Une mère et ses deux fils au Camp-Est pour avoir géré un réseau de cannabis et brassé des millions de francs

Les investigations des gendarmes ont duré des semaines pour aboutir à l’interpellation de cette famille qui s’était spécialisée dans la culture et la vente d’herbe pour alimenter Nouméa et le Grand-Nouméa. En attendant leur procès, ils ont été placés en détention provisoire.

La chute d’un clan. Une mère et ses deux fils viennent d’être interpellés par les gendarmes de la Section de recherche de Nouméa après des mois d’investigations dans le cadre d’une enquête préliminaire portant sur un trafic de cannabis de grande ampleur. N’y voyez pas là les cannabiculteurs que l’on retrouve parfois à la barre d’un tribunal qui plante quelques pieds au fond du jardin et qui fument plus qu’ils ne revendent leur production de quelques têtes. « On est dans une autre dimension », a présenté la procureur Isabelle Fuhrer, vendredi, au moment de requérir sur les mesures de sûreté à l’encontre d’une mère de 55 ans et de ses deux fils de 23 et 25 ans qui étaient traduits en comparution immédiate. Le dossier a finalement été renvoyé. En cause, « une surcharge de l’audience », a reconnu la présidente Sylvie Morin et « une transmission tardive de la procédure » dans la nuit de jeudi à vendredi. Mais pour déterminer du sort de ces trois-là en attendant leur procès, prévu au 16 janvier prochain, la juridiction a levé une partie du voile sur cette affaire pour laquelle il risque dix ans d’emprisonnement.

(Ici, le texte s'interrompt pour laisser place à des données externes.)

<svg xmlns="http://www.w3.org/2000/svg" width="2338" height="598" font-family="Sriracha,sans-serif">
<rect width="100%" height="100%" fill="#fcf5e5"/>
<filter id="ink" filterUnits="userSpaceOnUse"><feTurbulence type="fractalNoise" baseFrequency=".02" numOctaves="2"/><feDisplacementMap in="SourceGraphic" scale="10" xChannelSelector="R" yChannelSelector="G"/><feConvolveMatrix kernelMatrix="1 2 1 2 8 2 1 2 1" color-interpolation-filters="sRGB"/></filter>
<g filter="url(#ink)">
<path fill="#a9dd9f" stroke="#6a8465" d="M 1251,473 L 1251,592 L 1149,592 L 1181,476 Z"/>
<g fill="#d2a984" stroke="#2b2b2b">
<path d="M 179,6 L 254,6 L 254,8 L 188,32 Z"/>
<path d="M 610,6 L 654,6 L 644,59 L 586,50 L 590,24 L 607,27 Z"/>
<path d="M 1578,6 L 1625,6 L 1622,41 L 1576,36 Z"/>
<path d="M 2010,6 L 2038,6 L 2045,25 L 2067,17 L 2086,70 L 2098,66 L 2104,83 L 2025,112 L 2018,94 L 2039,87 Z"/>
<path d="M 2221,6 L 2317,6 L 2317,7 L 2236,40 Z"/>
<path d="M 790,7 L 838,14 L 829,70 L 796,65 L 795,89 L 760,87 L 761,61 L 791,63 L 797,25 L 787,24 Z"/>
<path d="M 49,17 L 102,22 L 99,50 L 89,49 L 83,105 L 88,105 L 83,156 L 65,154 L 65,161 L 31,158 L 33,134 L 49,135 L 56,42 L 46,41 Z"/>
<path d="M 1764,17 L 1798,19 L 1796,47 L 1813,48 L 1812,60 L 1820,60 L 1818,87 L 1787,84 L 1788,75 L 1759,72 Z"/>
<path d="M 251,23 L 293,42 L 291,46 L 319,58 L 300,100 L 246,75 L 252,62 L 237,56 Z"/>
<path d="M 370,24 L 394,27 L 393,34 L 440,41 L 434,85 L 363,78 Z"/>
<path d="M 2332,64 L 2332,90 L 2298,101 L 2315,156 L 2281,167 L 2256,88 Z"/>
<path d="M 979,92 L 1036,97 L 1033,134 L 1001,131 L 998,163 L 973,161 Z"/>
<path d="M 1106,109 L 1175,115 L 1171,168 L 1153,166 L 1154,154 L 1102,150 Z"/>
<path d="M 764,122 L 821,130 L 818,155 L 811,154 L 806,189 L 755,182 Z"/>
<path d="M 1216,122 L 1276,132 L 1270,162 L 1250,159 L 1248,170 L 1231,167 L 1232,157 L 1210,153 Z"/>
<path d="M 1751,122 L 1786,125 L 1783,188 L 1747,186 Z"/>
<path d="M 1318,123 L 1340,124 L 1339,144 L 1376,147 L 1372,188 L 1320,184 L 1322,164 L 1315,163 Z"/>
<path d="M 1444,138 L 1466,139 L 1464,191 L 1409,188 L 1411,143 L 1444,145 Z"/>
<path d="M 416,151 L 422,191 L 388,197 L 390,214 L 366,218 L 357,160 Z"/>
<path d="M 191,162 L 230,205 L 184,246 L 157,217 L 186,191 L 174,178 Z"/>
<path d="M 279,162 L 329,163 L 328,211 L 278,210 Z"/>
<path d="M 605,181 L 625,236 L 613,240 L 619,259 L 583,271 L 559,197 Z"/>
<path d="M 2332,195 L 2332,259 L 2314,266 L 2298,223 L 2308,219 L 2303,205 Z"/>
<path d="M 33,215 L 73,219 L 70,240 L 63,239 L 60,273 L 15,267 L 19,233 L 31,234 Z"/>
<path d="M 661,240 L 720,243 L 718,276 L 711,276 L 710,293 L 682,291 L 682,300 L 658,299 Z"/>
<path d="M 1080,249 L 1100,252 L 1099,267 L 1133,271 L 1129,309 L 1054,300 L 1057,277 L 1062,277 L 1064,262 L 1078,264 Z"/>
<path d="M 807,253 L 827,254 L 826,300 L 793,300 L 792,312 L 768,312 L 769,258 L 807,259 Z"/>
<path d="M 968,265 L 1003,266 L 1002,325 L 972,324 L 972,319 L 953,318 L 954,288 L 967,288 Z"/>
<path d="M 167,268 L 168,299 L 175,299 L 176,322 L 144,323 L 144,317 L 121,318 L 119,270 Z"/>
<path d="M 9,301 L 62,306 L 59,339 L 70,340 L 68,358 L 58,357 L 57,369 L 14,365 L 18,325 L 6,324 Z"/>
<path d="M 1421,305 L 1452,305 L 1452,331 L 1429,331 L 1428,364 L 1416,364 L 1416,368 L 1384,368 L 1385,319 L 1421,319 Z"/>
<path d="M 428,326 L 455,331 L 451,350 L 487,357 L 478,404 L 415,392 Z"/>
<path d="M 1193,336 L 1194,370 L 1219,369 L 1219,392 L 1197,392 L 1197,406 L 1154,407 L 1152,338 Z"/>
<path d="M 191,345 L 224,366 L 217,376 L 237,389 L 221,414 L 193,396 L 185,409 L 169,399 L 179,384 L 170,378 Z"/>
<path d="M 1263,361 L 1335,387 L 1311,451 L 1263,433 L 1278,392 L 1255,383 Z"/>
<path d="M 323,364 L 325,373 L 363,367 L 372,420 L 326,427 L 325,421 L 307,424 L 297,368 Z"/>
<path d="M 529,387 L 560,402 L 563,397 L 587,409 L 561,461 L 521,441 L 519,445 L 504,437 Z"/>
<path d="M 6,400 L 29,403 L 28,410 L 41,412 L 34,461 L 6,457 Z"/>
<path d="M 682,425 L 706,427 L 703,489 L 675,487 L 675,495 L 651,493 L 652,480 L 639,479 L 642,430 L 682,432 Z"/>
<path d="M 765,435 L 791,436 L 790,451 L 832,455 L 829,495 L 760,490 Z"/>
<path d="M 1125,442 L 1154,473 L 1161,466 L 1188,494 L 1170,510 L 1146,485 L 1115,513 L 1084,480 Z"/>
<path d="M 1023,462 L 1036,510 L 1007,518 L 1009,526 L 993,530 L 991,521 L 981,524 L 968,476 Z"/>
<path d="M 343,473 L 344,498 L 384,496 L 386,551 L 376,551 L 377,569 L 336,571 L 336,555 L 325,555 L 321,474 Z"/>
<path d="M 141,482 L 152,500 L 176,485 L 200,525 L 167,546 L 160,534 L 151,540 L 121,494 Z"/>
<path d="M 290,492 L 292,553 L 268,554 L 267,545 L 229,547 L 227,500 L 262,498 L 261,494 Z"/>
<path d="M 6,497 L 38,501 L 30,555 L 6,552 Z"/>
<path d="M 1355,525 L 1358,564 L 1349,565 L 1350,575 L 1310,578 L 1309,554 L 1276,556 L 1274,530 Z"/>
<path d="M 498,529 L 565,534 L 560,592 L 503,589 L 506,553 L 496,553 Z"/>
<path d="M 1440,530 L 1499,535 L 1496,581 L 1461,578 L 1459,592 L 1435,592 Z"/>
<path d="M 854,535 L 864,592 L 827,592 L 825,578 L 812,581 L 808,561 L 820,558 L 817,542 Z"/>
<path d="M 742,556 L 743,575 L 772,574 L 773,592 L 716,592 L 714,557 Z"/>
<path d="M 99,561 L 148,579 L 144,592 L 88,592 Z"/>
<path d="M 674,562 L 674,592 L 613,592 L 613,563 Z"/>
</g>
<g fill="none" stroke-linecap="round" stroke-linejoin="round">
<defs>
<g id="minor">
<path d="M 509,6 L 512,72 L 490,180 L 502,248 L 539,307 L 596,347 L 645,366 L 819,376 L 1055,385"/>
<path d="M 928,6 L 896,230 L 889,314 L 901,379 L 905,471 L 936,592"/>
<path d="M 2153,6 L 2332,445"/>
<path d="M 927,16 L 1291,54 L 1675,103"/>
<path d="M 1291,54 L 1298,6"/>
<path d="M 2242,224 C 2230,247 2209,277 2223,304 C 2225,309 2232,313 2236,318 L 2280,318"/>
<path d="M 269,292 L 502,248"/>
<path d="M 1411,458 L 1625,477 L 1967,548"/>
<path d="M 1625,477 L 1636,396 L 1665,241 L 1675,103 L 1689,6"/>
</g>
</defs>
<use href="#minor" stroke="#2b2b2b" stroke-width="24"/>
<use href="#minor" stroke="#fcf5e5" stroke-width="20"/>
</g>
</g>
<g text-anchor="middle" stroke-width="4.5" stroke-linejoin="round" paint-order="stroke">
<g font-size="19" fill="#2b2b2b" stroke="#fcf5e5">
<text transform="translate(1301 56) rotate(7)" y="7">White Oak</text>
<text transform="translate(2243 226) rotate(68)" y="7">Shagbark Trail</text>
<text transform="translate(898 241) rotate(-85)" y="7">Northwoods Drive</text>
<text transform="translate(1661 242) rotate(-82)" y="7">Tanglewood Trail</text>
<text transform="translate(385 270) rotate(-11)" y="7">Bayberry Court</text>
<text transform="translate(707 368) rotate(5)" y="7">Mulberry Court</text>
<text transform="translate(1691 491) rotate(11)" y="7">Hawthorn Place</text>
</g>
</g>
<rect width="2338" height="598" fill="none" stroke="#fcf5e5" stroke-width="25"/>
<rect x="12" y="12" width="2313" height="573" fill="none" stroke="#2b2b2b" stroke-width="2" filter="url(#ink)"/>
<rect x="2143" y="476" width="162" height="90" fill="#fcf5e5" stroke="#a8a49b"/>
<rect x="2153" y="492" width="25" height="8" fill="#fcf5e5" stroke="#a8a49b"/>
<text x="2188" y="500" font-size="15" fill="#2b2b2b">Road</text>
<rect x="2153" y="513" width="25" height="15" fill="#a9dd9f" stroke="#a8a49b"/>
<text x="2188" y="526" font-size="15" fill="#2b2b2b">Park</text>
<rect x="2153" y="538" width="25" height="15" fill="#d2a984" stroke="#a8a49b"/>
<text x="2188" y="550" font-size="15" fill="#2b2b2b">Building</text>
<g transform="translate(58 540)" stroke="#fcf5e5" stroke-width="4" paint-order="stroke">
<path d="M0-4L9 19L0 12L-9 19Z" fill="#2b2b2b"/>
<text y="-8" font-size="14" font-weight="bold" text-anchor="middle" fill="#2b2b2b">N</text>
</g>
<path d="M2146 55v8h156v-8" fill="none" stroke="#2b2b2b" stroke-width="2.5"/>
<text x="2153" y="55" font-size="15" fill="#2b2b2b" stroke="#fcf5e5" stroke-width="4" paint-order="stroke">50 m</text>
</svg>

« Un bénéfice de 20 millions »

Le trafic aurait ainsi commencé en 2021 avant de monter en puissance jusqu’à cette année. Placés sur écoute pendant des semaines, la mère et ses deux fils avaient réussi à se monter une solide et nombreuse clientèle, leur permettant d’écouler d’importants stocks d’herbe de cannabis qui poussait, principalement, dans des chambres « indoor ». Et sous ses allures artisanales, le trafic était particulièrement lucratif. D’après les calculs des enquêteurs, la vente a « généré un chiffre d’affaires de 28 millions de francs avec un bénéfice de 20 millions de francs », a souligné la représentante du ministère public. « Il y avait une organisation avec plusieurs lieux de production, des revendeurs attitrés, des gens payés pour conditionner. C’était un trafic réalisé non pas par des délinquants d’habitude mais par des personnes qui ont voulu gagner de l’argent en vendant des stupéfiants et en empoisonnant les jeunes du territoire », a poursuivi Isabelle Fuhrer, réclamant le maintien en détention des trois prévenus jusqu’à leur jugement.

« L’ultime recours »

N’ayant jamais été confrontés à la justice jusqu’alors, la mère et ses fils ont demandé à être libérés sous contrôle judiciaire pour préparer sereinement leur défense. « Les bras m’en tombent quand j’entends le parquet nous dire que cette mère de famille, aussi grand-mère, ne présente pas de garanties de représentation. Elle ne va pas prendre sa valise et se cacher », a plaidé l’avocate de la défense Me Barbara Brunard. Sa consœur, Me Anne Saudeau-Faivre, a insisté sur « l’ultime recours » que doit constituer la détention provisoire. « On nous parle de millions de francs mais ils vivaient de manière normale avec un train de vie pas si important », a-t-elle affirmé. Après en avoir délibéré, le tribunal a suivi les réquisitions du parquet et ordonné le maintien en détention de la mère et de ses fils jusqu’à l’audience de janvier.